Arron Fray

Personal information
- Full name: Arron Fray
- Date of birth: 1 May 1987 (age 38)
- Place of birth: Bromley, England
- Position: Defender

Team information
- Current team: Erith and Belvedere

Youth career
- 2003–2005: Crystal Palace

Senior career*
- Years: Team / Apps / (Gls)
- 2005–2008: Crystal Palace / 0 / (0)
- 2008–2009: Dagenham & Redbridge / 0 / (0)
- 2009–2011: Bromley / 5 / (0)
- 2011–?: Thurrock
- Erith and Belvedere
- Glebe

= Arron Fray =

English footballer

Arron Fray (born 1 May 1987) is a footballer who plays as a defender for Glebe.
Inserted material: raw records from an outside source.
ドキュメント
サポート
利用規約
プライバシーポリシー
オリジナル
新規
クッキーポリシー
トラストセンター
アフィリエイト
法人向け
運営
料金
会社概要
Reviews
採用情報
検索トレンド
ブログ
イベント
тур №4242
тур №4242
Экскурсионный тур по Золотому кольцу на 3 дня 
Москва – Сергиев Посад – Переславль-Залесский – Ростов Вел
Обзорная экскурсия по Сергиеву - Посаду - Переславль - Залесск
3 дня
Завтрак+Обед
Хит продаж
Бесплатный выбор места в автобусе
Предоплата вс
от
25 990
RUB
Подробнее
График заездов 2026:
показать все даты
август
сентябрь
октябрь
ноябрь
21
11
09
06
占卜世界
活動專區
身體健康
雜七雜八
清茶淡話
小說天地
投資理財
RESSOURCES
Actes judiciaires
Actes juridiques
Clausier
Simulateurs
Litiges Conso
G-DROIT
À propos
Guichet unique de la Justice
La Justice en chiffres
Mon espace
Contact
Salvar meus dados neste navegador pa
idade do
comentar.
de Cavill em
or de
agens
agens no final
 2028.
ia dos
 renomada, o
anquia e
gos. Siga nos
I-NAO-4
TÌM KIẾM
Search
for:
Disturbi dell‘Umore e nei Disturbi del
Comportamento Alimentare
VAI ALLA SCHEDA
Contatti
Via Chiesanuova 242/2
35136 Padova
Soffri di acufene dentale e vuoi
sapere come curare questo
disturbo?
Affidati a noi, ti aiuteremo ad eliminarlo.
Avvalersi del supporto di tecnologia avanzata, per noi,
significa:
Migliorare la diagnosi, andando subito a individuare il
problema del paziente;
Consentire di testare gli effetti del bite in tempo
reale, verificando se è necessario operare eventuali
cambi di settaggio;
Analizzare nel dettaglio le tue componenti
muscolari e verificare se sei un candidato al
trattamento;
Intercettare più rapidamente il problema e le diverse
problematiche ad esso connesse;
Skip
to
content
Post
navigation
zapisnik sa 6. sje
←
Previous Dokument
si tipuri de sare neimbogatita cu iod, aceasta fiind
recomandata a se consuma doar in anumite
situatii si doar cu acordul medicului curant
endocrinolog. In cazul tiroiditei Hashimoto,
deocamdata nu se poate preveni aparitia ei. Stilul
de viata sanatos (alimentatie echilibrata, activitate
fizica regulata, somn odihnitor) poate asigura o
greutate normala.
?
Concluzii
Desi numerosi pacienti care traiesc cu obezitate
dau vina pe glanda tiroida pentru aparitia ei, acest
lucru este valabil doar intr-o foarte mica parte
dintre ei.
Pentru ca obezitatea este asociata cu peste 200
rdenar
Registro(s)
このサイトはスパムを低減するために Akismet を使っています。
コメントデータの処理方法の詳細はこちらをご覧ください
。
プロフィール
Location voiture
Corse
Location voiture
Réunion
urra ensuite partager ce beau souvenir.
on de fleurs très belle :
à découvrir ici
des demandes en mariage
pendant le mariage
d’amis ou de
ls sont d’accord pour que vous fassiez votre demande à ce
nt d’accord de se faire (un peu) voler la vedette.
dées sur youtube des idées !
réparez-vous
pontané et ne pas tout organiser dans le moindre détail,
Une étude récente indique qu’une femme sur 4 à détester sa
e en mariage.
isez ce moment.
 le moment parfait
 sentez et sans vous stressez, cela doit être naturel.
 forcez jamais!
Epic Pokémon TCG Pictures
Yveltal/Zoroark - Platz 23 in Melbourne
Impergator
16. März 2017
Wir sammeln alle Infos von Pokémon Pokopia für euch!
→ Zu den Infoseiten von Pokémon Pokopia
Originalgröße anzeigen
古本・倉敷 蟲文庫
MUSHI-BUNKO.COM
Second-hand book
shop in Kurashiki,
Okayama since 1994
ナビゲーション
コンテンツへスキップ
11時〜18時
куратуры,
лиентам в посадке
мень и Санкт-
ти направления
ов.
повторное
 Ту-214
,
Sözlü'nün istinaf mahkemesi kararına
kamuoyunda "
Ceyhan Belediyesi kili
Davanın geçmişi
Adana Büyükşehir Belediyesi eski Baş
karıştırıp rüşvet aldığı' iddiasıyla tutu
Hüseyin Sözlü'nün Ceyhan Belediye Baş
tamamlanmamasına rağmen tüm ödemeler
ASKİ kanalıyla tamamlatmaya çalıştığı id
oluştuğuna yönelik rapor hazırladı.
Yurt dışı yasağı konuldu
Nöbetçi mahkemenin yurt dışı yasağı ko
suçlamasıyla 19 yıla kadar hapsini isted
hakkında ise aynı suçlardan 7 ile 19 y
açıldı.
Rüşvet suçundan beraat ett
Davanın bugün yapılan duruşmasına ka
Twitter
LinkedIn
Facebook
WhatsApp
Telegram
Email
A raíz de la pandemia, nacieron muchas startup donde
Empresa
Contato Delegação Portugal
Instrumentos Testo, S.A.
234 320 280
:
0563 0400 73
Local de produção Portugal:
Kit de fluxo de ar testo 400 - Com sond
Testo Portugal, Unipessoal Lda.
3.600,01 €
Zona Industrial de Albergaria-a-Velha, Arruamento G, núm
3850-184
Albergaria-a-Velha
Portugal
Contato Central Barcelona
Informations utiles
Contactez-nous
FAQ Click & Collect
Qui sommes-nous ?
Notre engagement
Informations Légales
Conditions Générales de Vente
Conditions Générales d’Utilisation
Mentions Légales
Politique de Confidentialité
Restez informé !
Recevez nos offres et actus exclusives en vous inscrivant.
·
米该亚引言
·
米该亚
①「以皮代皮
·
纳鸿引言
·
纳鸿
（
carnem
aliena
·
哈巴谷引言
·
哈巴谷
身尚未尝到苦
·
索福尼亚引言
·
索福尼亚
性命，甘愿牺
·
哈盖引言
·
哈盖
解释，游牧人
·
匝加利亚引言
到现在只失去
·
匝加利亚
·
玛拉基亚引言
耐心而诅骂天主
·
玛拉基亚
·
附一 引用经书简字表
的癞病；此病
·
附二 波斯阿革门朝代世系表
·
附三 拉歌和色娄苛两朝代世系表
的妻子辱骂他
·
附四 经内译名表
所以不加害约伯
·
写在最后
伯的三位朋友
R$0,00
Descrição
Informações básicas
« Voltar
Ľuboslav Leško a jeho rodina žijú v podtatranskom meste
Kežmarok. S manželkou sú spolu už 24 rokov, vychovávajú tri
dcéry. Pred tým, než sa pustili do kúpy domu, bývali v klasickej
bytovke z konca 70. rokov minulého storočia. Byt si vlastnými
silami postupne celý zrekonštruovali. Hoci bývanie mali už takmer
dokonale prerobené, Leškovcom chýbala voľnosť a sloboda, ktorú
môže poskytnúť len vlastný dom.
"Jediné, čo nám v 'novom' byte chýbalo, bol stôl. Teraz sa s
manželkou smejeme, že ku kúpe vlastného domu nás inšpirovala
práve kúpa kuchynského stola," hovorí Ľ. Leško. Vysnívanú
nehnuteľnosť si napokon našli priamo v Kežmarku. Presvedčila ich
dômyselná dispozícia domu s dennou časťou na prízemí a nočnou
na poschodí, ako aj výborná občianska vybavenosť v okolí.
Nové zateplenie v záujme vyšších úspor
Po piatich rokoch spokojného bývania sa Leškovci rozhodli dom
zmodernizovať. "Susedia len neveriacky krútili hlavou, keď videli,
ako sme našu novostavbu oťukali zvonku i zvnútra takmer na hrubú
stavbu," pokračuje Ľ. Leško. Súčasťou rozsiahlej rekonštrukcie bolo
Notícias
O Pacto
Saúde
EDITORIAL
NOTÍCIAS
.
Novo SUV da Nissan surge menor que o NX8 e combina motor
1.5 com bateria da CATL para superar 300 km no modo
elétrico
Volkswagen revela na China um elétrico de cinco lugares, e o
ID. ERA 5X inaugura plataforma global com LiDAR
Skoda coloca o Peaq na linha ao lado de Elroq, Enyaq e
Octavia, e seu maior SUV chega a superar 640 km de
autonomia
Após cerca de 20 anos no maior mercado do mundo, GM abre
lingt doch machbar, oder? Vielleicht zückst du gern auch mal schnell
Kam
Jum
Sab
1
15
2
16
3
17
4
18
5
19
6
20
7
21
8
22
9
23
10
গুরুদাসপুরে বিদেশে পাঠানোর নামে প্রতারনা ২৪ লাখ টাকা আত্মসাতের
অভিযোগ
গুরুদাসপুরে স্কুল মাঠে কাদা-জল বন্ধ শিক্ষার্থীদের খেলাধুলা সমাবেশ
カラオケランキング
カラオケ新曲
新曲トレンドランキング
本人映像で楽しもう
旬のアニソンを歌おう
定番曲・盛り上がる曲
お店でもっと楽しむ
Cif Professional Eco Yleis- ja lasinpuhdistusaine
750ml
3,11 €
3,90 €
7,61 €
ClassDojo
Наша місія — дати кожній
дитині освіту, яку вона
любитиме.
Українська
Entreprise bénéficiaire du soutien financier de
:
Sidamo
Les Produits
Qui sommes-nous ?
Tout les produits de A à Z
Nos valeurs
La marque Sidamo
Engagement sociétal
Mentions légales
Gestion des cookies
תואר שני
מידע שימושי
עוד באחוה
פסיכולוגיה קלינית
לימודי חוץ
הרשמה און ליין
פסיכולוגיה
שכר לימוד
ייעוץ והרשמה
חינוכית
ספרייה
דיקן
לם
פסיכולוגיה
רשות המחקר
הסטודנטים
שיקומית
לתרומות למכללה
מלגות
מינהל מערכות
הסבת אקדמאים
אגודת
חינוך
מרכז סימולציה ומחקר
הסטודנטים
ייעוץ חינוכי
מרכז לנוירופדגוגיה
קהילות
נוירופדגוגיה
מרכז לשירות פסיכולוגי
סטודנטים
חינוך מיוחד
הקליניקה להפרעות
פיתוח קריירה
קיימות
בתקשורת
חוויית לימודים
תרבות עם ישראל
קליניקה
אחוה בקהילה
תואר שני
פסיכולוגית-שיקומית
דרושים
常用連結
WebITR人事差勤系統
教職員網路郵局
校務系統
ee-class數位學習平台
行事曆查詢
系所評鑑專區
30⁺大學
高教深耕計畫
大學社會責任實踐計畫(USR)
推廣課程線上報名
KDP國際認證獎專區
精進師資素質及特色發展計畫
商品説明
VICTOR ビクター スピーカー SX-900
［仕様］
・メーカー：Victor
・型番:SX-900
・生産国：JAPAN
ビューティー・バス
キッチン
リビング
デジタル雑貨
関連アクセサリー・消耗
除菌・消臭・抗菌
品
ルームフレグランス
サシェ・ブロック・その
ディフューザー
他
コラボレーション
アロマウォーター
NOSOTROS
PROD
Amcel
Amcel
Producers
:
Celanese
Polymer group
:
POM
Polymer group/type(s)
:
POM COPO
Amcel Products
Fray was born in Bromley and came through the Crystal Palace academy, making a surprise debut for the club against Italian club Internazionale in July 2005, playing on the opposite side of defence to his natural position of right-back. During the 2005–06 season, he played two matches in the Football League Cup for Crystal Palace, against Walsall and Coventry City. Fray was released by Palace in 2008 without making a league appearance and he subsequently signed for Dagenham & Redbridge. Fray did not make a league appearance for them either, and was released in 2009. Fray then signed for non-league club Bromley. In 2011, Fray signed for Thurrock. He subsequently signed for Erith and Belvedere of the Southern Counties East Football League. As of June 2020 Fray was playing for Glebe in the Southern Counties East Football League.